First, let's examine the math behind a single-layered neural network.

Suppose we are given $k$ inputs (scalars) and $N_{l}$ neurons. Then, the output of neuron $i$ is a linear combination of all $k$-dimensional inputs $x$ with $k$-dimensional weights $w_{i}$, plus a scalar bias $b_{i}$. An **activation function** $σ:N_{k}↦N$ is then applied to the resulting sum:

$o_{i}=σ(x⋅w_{i}+b_{i}).$

Alternatively, we can compute all outputs simultaneously with a single matrix multiplication:

$o=σ(XW+b).$

As we saw in Chapter 1, multiple linear transforms applied back-to-back can be collapsed into a single linear transform. Therefore, non-terminal layers use a non-linear $σ$. Depending on the function, this allows us to warp the space (e.g. the logistic function squishes all outputs into the range $[−1,1]$), apply gating (e.g. the ReLU function "turns off" an output if the weighted input sum is negative), and more.

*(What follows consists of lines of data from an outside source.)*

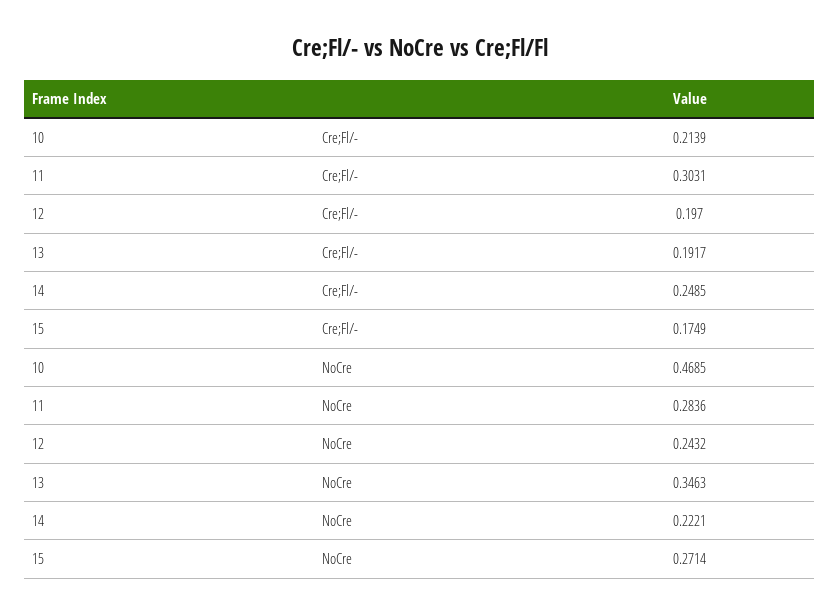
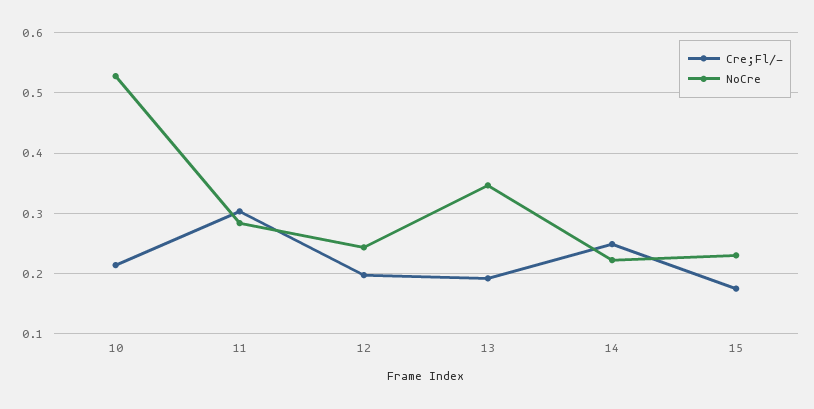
  {
    "Cre;Fl/-": {
      "10": 0.2139,
      "11": 0.3031,
      "12": 0.197,
      "13": 0.1917,
      "14": 0.2485,
      "15": 0.1749
    },
    "NoCre": {
-     "10": 0.4685,
+     "10": 0.53,
      "11": 0.2836,
      "12": 0.2432,
      "13": 0.3463,
      "14": 0.2221,
-     "15": 0.2714
+     "15": 0.23
    }
  }

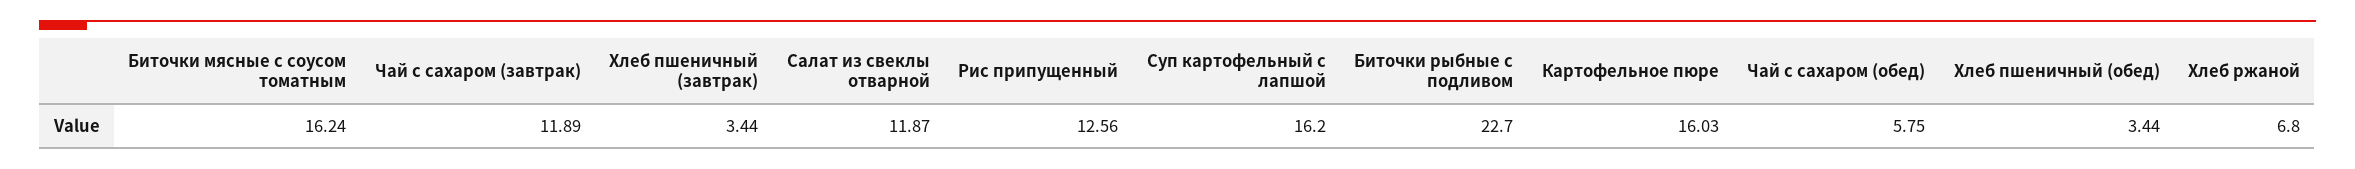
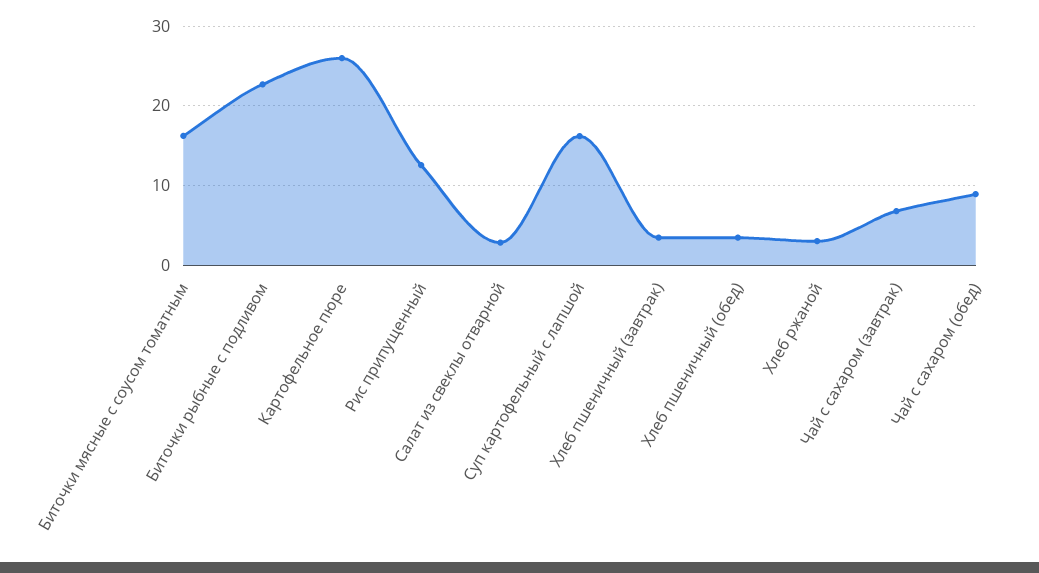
  {
    "Биточки мясные с соусом томатным": 16.24,
-   "Чай с сахаром (завтрак)": 11.89,
+   "Чай с сахаром (завтрак)": 7,
    "Хлеб пшеничный (завтрак)": 3.44,
-   "Салат из свеклы отварной": 11.87,
+   "Салат из свеклы отварной": 3,
    "Рис припущенный": 12.56,
    "Суп картофельный с лапшой": 16.2,
    "Биточки рыбные с подливом": 22.7,
-   "Картофельное пюре": 16.03,
+   "Картофельное пюре": 26,
-   "Чай с сахаром (обед)": 5.75,
+   "Чай с сахаром (обед)": 9,
    "Хлеб пшеничный (обед)": 3.44,
-   "Хлеб ржаной": 6.8
+   "Хлеб ржаной": 3
  }

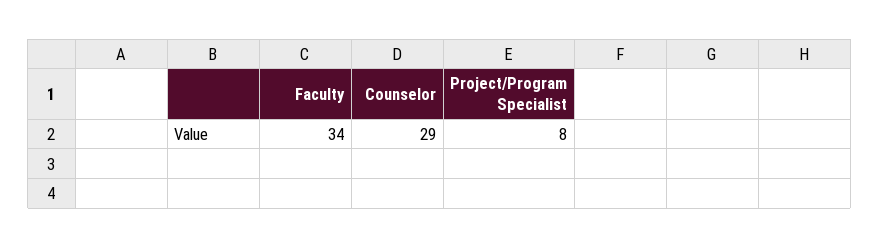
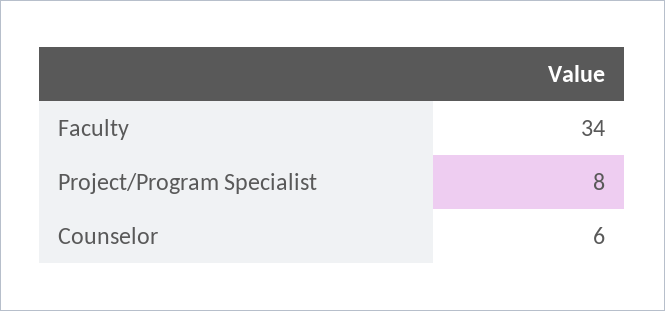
  {
    "Faculty": 34,
-   "Counselor": 29,
+   "Counselor": 6,
    "Project/Program Specialist": 8
  }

## The feedforward block of a transformer

The feedforward block consists of two neuron layers, where the first layer has some $L$ neurons. It takes as input the residual stream, which is an $N$x$k$ matrix. (That is, $N$ tokens/sequence positions, each represented by a $k$-dimensional vector.) The first layer consists of $L$ neurons, each with a non-linear activation function, followed by a second layer of $k$ neurons with an identity activation function.